- WORK REQUEST: Give only the number of lines in these records that contain the word "five".

*** Opening RECORDS SHOWN ***

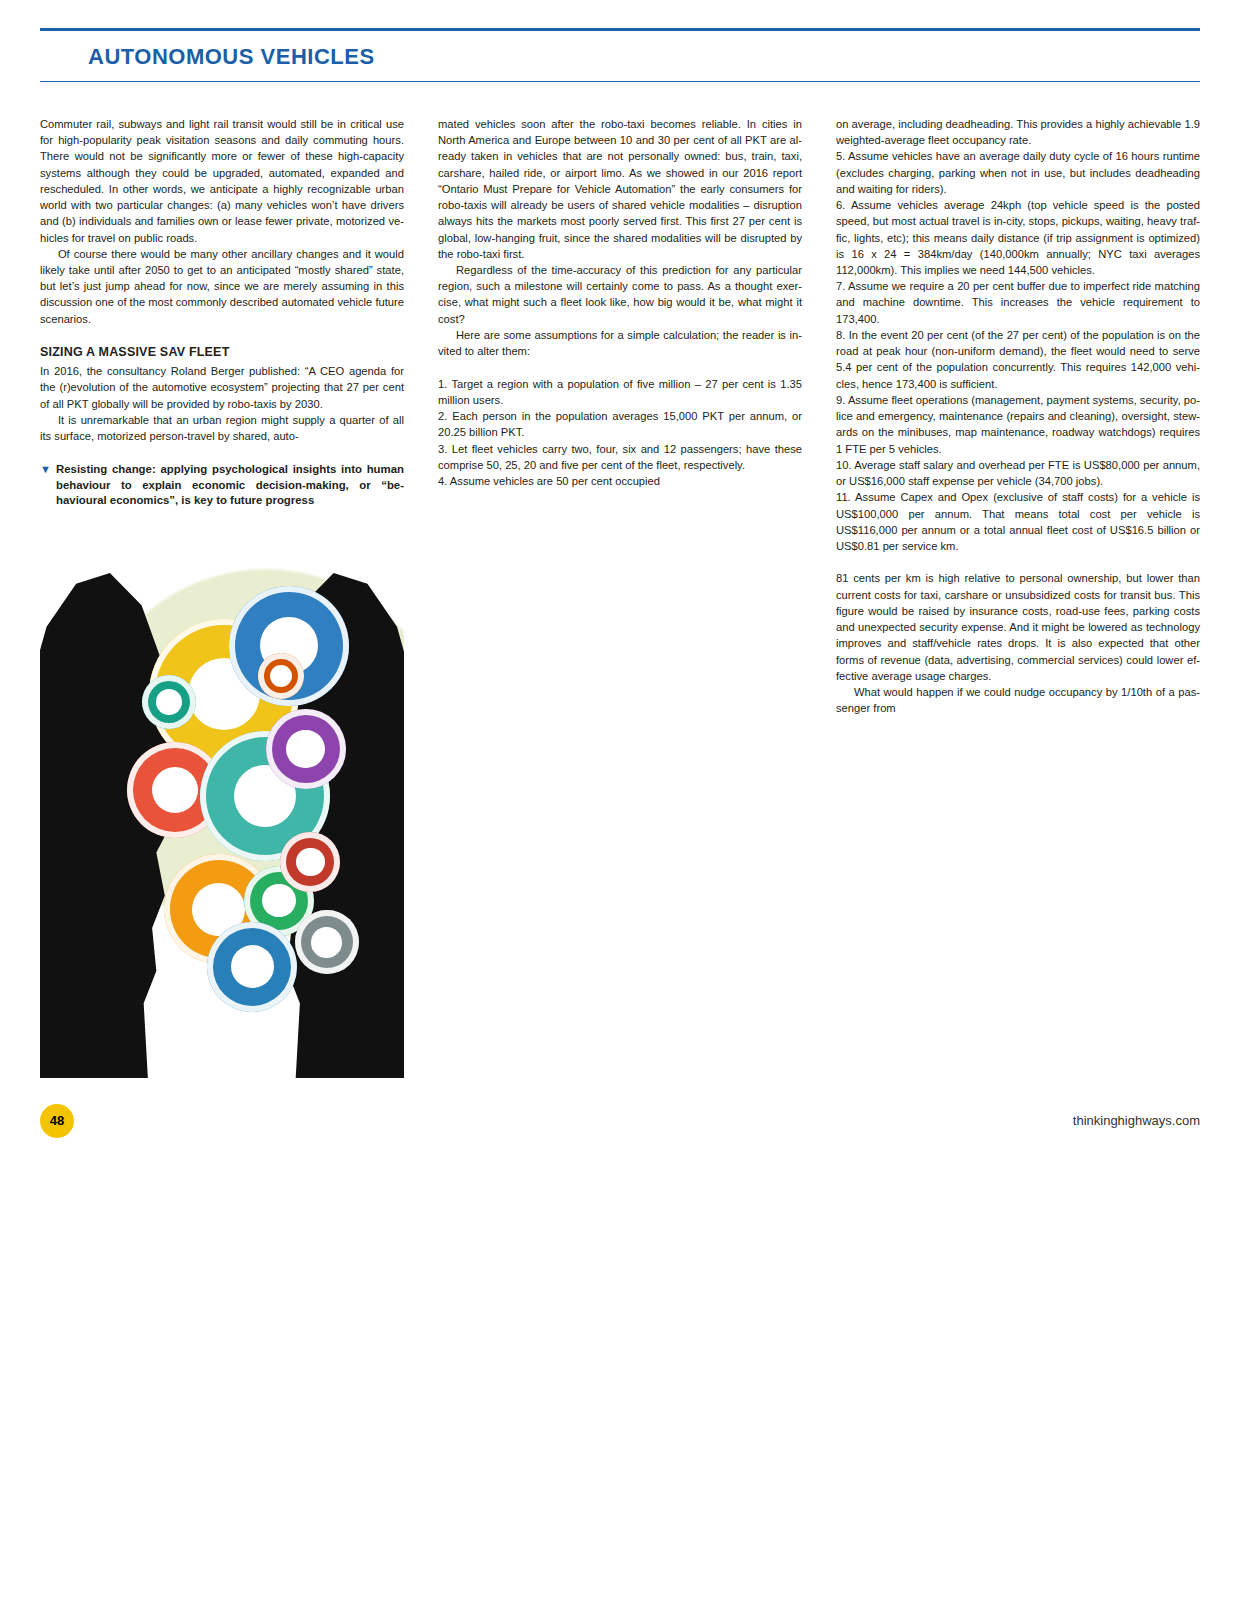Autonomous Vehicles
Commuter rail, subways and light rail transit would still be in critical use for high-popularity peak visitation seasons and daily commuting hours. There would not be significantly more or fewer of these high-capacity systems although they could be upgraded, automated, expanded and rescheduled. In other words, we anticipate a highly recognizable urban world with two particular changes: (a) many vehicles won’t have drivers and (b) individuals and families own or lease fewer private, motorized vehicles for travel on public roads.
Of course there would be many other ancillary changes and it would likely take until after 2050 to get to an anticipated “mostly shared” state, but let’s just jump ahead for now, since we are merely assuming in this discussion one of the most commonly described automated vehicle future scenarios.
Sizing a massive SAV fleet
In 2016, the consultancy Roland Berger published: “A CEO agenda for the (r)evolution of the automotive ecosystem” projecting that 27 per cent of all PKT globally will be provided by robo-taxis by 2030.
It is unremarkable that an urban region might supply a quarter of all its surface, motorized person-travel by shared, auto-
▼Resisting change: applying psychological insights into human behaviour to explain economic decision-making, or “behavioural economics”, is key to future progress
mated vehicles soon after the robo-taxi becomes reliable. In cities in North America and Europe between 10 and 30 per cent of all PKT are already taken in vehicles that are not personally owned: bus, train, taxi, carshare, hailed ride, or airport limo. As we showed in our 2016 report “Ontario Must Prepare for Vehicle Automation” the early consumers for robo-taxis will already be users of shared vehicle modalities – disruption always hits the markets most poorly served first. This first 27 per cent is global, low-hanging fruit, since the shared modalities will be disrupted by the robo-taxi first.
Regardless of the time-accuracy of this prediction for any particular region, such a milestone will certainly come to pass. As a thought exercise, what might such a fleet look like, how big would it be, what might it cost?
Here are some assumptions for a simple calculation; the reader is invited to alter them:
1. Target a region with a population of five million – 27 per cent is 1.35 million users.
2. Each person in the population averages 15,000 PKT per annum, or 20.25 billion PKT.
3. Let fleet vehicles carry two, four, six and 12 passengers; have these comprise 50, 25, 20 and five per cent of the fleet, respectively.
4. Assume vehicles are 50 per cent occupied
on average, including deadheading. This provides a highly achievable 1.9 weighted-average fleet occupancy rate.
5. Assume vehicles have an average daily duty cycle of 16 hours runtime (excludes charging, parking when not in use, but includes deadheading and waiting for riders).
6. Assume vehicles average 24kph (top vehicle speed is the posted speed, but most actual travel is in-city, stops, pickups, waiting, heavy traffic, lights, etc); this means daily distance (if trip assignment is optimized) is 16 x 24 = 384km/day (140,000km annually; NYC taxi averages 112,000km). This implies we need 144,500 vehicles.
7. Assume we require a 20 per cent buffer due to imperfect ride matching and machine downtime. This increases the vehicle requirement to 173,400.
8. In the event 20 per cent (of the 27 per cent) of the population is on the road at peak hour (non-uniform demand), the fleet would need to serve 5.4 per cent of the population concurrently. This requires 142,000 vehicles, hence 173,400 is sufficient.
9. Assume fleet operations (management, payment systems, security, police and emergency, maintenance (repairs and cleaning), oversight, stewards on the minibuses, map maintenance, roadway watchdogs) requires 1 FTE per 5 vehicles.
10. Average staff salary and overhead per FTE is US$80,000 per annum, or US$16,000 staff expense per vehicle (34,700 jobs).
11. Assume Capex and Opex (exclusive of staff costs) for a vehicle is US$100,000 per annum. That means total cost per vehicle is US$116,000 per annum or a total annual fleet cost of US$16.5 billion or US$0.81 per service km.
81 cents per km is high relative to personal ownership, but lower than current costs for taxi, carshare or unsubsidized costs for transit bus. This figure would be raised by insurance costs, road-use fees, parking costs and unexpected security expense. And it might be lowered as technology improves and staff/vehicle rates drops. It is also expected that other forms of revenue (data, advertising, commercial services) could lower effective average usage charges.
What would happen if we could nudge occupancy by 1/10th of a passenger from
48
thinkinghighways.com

*** Closing RECORDS SHOWN ***
*** Opening RECORDS SHOWN ***

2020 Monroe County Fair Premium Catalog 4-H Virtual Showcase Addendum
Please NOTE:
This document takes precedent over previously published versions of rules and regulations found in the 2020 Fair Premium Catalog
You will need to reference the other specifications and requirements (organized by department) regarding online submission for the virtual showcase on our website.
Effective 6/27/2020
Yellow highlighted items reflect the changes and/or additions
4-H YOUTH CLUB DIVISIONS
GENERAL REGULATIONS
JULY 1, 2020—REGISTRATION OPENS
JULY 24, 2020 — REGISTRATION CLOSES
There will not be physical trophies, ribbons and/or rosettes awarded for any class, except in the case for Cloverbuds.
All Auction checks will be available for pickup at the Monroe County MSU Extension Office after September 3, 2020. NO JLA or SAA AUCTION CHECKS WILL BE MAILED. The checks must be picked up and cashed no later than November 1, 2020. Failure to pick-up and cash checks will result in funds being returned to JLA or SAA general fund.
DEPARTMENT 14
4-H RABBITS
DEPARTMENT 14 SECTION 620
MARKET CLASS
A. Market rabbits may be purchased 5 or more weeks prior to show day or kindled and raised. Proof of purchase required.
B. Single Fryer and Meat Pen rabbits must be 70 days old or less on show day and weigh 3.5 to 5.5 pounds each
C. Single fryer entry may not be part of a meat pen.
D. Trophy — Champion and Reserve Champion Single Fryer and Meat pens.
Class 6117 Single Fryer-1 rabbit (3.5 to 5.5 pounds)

*** Closing RECORDS SHOWN ***

- TASK SOLUTION: 2